There is an alternate approach using a variant of the Hierarchical Card Sorting (HCS) process. This identifies clusters of performance attributes, then ranks them. Entities such as projects will have an outcome score that reflects their particular cluster of performance attributes.
  • First stage: Participants are asked to sort projects in the portfolio of interest into two piles, to  “what they see as the most significant difference in the outcomes being sought by the projects, in the light of the overall objective of the portfolio, as they see it”. 
As with normal use of HCS, the same question is then re-iterated with each newly created group of projects to generate sub-groups of projects and then further sub-sub-groups.
The process stops when participants can no longer identify any significant differences, or when there is only one project left in any sub-group.
In facilitating this process care needs to be taken to ensure that participants do not start to report differences in the intervention, as distinct from outcomes. These are relevant to a causal analysis, but not to measurement of outcomes , which is the focus here.
The results from this first stage will be a nested classification in the form of a tree with various branches, each representing one or more projects pursuing a particular set of outcomes, as described by the multiple distinctions made at each point in the branch.
Here is an example of a hierarchical card sorting of projects funded in Bangladesh by an Australian NGO in the early 1990s [Caveat: It was developed way before the idea for this blog posting emerged, but it gives an idea of the type of tree structure that can be produced using a Hierarchical Card Sort. It is more focused on means rather than ends, so please bear this in mind.]


  • Second stage: Participants are then asked to make choices at each branching point in the tree, starting from the base of the tree. They are asked to identify which type of outcome (represented by the two diverging branches) they think it is more important for the portfolio owner to be seeking to achieve. When this question is re-iterated down all branches of the tree this will enable a complete ranking of outcome configurations (branches) to be identified. 

Score construction: A simple table would then be generated in Excel where rows = projects and columns detailed (a) project specific ratings, (b) outcome weightings (i.e. the ranking of the branch that the project belonged to), (c) the product of the rating and weighting values.

Next: Now I need some real life examples, to show how this works in practice…and/or to discover the practical difficulties of using this approach. Any offers?


Postscript 1: Generating project ratings from pair comparisons. In my earlier version of this blog I explored the potential of a pair comparison method as a means of coming up with an overall ranking of project outcomes in a portfolio. The downside of this, as pointed out by Tom Thomas reflecting on PRA experiences, was that pair comparisons can be very time consuming and the time cost rises exponentially as the number of entities being compared increases.The number of pair comparaiosn = N to the power of N.

In the process of exploring this approach I ended up reading some of the literature on sorting algorithms. Processing cost (i.e. time taken to make comparisons of items) is one of the criteria that is used to assess the value of a sorting algorithm. Not surprisingly perhaps there is a huge variety of sorting algorithms.

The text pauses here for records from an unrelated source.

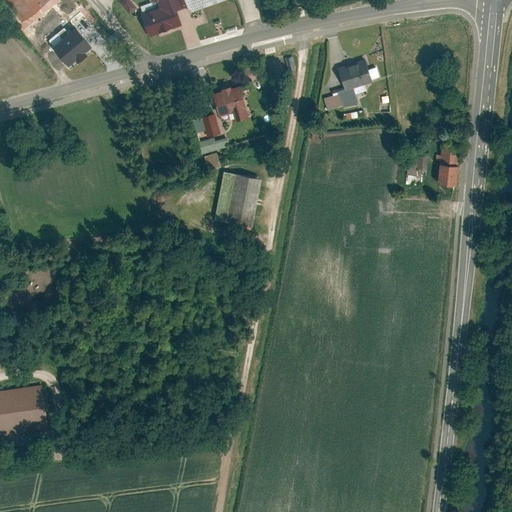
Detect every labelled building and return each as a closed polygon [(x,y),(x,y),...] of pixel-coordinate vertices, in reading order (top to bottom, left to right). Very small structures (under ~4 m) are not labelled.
[(19,0),(33,14),(47,0),(19,0)] [(75,0),(55,0),(50,8),(73,25),(86,8),(75,0)] [(132,0),(121,0),(120,1),(131,13),(139,6),(132,0)] [(188,0),(147,0),(140,3),(150,31),(175,22),(170,7),(189,0),(188,0)] [(228,0),(188,0),(189,0),(193,12),(228,0)] [(78,28),(68,35),(65,31),(60,34),(64,40),(56,46),(69,64),(92,47),(78,28)] [(364,57),(336,67),(344,90),(324,97),(329,110),(357,100),(353,87),(372,81),(364,57)] [(220,91),(212,94),(219,117),(229,114),(231,122),(249,117),(240,85),(230,88),(230,86),(220,89),(220,91)] [(214,113),(202,117),(207,135),(219,132),(214,113)] [(205,155),(209,170),(222,166),(218,152),(205,155)] [(409,159),(408,182),(423,183),(425,155),(418,154),(418,160),(409,159)] [(440,161),(438,184),(455,186),(458,163),(440,161)] [(249,237),(260,178),(223,170),(214,220),(225,222),(223,232),(249,237)] [(40,384),(0,389),(0,435),(47,429),(40,384)]
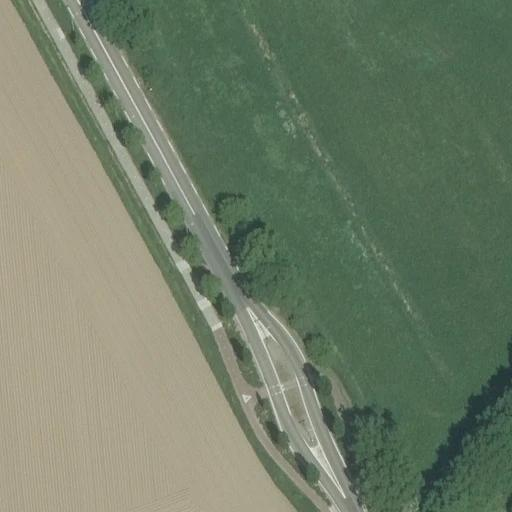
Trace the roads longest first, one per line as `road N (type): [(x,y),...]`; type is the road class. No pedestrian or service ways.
road 1 (secondary): [(242,305),(77,0)]
road 2 (secondary): [(342,489),(290,351),(242,305)]
road 3 (secondary): [(242,305),(290,431),(342,489)]
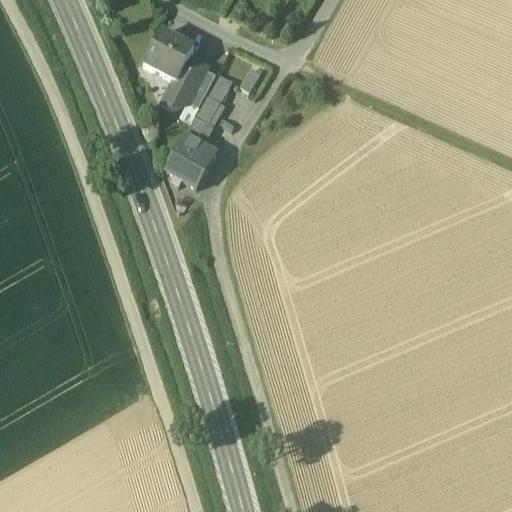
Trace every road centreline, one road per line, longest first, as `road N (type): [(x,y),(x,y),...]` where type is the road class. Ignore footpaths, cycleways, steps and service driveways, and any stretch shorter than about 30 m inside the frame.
road 1 (track): [(292,511),(216,249),(215,196),(225,163),(290,64),(511,170)]
road 2 (track): [(6,0),(67,128),(192,511)]
road 3 (secondary): [(65,0),(169,262),(238,511)]
road 4 (residential): [(152,0),(290,64),(332,0)]
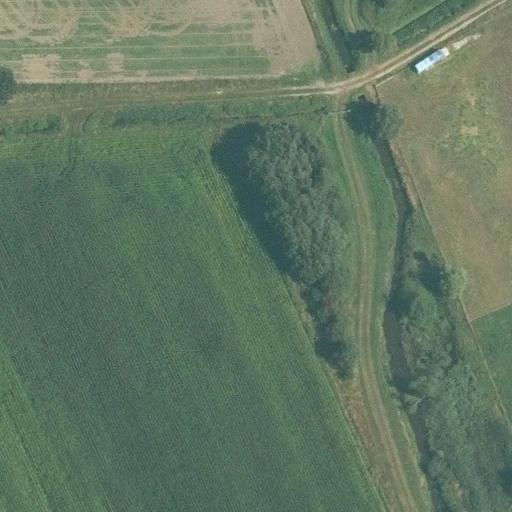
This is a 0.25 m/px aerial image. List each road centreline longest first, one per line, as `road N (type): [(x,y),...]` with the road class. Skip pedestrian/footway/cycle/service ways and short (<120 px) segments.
road 1 (track): [(339,86),(264,98),(0,113)]
road 2 (track): [(490,0),(379,63)]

One which I have developed is described in this short Word file (NB: It was probably already developed by someone else many years ago!)

More recently still (April 2015), I have just finished reading Computational Fairy Tales by Jeremy Kubica, which I recommend to beginners in this area (such as me). In that book the author describes something called a QuickSort sorting algorithm, which sounds very useful for minimising the number of pair comparison needed to generate a complete ranking of a set of cases of interest. On average it works well, but in the worst case it can require N to the power of No comparisons. But this worst case wont apply when humans are doing the sorting because they can pick what are called "pivot" cases more purposively, whereas the computerised algorithm uses random choices. Good human choices of pivot cases with approximate median values should mean the sorting process is as quick as it can be with this type of algorithm.